All other calcs I’ve attempted in this way have came out “great success” but this one is throwing me 

 

[Phoenix]

The disconnection time in the adiabatic is not the maximum allowed disconnection time (i.e. 0.4sec) but the actual disconnection time that is achieved with a fault of that magnitude

 

[viperrowe2606]

This is what I put to my tutor who was flabbergasted by the t= equation. Do I need the t= equation as this would give me a time of around 0.1s

 

[Phoenix]

What equation are you using? You might have to re-arrange it to suit what you are trying to do

 

[viperrowe2606]

Full cable calcs for the above circuit I’m lost as I’m being fed cross information. I thought for the adiabatic equation you have to work out 

1) fault current 230/Zs

2) disconnection time t= K*XS*/I*

 

[Fleeting]

Your disconnection time is 0.4sec for the given circuit.

 

[viperrowe2606]

Right so not 0.2s like I was informed even using 0.4s disconnection time my cpc is coming out larger than line conductor in the adiabatic even when stepping up the R1+R2 values given in I3 OSG

Thanks so much for your replies btw!!! This has been causing me grief, making me feel like I should swap over to become a plumber

 

[Fleeting]

Even though you have a line to line voltage off 400 the nominal voltage is 230 so 0.4 sec applies. Are you using the adiabatic equation and have you ascertained the k factor for use in the equation. 

 

[viperrowe2606]

Yeah using adiabatic I’ve done the adiabatic with the Isc for R1+R2 1mm/1mm

1mm/1.5mm

1.5mm/1.5mm

all came out higher than the line csa. All other calcs I’ve done have been ok. 
k=115

 

[Fleeting]

Yes I have just done the calculation and it is larger than the line even at 0.1sec for a considered instantaneous trip. I think you would have to quote the "rule of thumb" table in BS7671 whereby the line conductor up to and equal to 16.0 should have an equally sized cpc. I would also suggest 1.0 is undersized for a power circuit, see BS7671. I think you need to confer with your tutor but show them your workings.

 

[viperrowe2606]

So I just use the rule of thumb rule then? I initially done the calc using 1.5mm/1.5mm but as this was also coming out high I went around in circles with it. I just assumed i was doing something wrong and was afraid I was going to get "dumbed". Like i say ive followed the rest of the calcs the same way and got correct results, it was just this one that i struggled with. Thanks so much again for the replies and help man!!! 

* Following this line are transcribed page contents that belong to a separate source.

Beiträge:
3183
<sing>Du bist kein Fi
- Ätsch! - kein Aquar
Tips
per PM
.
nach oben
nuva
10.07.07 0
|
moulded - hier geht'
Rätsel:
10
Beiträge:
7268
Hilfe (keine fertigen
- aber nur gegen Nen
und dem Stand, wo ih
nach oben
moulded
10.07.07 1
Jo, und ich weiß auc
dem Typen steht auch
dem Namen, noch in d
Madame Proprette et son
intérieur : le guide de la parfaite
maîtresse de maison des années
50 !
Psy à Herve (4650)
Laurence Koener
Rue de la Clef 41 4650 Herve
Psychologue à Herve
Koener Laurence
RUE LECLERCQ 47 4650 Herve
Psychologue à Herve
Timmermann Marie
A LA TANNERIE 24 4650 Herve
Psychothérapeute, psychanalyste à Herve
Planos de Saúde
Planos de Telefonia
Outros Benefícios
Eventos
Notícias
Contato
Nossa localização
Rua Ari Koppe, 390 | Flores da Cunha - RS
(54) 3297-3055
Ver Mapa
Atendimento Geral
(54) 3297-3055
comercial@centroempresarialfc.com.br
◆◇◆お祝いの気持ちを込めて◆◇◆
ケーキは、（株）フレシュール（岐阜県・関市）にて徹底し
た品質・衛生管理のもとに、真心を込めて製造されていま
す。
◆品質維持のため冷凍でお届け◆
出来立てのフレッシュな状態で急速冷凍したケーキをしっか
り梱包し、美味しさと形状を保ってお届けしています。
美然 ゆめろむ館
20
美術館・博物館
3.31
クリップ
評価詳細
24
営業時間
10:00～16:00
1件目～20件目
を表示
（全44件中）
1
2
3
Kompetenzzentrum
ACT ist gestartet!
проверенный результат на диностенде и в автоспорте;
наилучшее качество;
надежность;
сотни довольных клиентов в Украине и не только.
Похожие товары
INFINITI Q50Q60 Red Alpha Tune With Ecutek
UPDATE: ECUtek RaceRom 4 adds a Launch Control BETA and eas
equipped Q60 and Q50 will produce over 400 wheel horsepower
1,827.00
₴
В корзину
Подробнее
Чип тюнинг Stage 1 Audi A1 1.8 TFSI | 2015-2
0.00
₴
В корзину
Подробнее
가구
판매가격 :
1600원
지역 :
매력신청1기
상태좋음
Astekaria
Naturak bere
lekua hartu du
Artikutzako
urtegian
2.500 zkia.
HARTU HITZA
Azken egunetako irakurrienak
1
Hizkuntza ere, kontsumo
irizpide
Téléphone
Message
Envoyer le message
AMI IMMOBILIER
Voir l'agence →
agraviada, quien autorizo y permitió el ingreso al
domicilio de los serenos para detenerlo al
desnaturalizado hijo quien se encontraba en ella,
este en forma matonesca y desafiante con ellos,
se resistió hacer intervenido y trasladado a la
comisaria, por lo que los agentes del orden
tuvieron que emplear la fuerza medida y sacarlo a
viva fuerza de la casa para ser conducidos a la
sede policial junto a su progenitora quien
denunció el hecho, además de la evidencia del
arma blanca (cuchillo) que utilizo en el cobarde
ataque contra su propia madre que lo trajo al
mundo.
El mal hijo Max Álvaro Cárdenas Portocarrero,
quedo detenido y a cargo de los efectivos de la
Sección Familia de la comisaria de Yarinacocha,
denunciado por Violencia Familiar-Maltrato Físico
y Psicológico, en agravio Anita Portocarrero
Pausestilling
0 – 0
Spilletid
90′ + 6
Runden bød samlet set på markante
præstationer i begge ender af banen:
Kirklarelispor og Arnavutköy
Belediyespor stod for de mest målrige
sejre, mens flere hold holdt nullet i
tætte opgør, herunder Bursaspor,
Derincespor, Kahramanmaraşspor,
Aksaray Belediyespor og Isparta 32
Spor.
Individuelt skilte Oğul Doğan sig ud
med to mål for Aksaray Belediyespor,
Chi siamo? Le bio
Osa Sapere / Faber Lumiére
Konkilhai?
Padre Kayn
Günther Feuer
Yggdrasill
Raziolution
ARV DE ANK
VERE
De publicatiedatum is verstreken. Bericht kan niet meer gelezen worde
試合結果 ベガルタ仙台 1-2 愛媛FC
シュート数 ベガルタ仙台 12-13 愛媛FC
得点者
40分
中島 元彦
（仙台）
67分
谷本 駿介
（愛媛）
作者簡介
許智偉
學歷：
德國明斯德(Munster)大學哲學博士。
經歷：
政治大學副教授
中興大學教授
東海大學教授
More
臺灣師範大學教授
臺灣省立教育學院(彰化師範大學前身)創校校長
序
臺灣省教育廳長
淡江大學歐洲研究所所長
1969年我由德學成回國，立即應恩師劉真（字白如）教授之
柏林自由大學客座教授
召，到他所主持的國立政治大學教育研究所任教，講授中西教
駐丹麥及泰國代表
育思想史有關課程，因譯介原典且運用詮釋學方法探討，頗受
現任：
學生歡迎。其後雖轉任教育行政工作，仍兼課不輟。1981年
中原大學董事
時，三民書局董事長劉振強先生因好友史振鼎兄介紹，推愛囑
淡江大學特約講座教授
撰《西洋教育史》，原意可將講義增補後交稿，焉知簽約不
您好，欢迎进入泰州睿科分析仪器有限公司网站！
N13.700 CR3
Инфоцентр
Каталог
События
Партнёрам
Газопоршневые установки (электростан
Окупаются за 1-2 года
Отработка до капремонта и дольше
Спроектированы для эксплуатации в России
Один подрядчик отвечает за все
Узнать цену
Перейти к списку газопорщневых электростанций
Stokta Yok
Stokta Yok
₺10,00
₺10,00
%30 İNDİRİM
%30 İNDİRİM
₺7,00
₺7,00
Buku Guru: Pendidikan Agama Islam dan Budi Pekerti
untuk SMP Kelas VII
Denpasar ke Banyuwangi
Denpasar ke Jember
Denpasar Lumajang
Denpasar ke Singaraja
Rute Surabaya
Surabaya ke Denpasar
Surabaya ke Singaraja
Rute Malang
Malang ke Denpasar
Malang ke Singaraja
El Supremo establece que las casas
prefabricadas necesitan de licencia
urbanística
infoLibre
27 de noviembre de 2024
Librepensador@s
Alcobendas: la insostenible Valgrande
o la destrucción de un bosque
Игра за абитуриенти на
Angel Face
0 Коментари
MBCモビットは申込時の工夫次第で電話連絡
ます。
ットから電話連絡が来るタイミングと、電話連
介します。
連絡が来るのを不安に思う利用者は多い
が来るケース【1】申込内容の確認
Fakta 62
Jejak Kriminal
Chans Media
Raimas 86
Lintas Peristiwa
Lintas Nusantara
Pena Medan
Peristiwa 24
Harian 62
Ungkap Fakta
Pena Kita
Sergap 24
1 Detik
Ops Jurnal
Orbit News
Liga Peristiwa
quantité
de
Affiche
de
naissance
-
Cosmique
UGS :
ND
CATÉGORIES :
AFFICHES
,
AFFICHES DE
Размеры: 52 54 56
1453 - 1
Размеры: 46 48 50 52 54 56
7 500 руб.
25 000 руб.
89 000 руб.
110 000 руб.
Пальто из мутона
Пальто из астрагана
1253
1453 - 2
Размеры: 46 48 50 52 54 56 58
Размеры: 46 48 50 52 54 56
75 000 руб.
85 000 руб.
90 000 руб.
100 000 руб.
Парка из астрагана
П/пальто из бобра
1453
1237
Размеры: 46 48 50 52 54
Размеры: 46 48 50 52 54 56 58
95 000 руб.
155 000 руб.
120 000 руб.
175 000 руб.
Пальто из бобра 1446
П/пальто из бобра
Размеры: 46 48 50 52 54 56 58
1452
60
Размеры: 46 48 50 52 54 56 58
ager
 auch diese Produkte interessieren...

    1 other quicky, Volt drop calc I would use 3ph value for and check scope with 400V for correct? 400V/0.05?

 

[Phoenix]

Have a look at the second paragraph in 434.5.2 and note what it says in relation to instantanous operation

 

[viperrowe2606]

Ive just done the calc again going up in size until 4mm/4mm (R1+R2 = 9.22) This works but i feel as though 4mm is overkill surely?

 

[Fleeting]

I would speak to your tutor with regard to just selecting a cpc which equates to the line conductor and explain your workings. I would assume the three phase circuit is balanced so use the method you use for single phase, an unbalanced circuit is far more complicated and you haven't been given any information to suggest this is the case.

 

[viperrowe2606]

This is exactly what I spoke to my tutor about, so the t=k2 X S2 / I2 calc is the maximum time the line conductor can withstand the fault for? is this correct?

I feel so dumb right now

 

[Phoenix]

This is exactly what I spoke to my tutor about, so the t=k2 X S2 / I2 calc is the maximum time the line conductor can withstand the fault for? is this correct?

I feel so dumb right now

Yes. What do you get if you plug your values for K, S and I into it? (confirm what values you are using for each as well)

 

[viperrowe2606]

k=115

S=1.5mm2

I = 396.5

1152 X 1.52 / 396.52 = 0.189s

 

[Phoenix]

Looks right to me, so your 1.5mm² cable will be able to survive a fault of 396.5A for 0.189s. Now how long will the breaker take to operate with that fault flowing?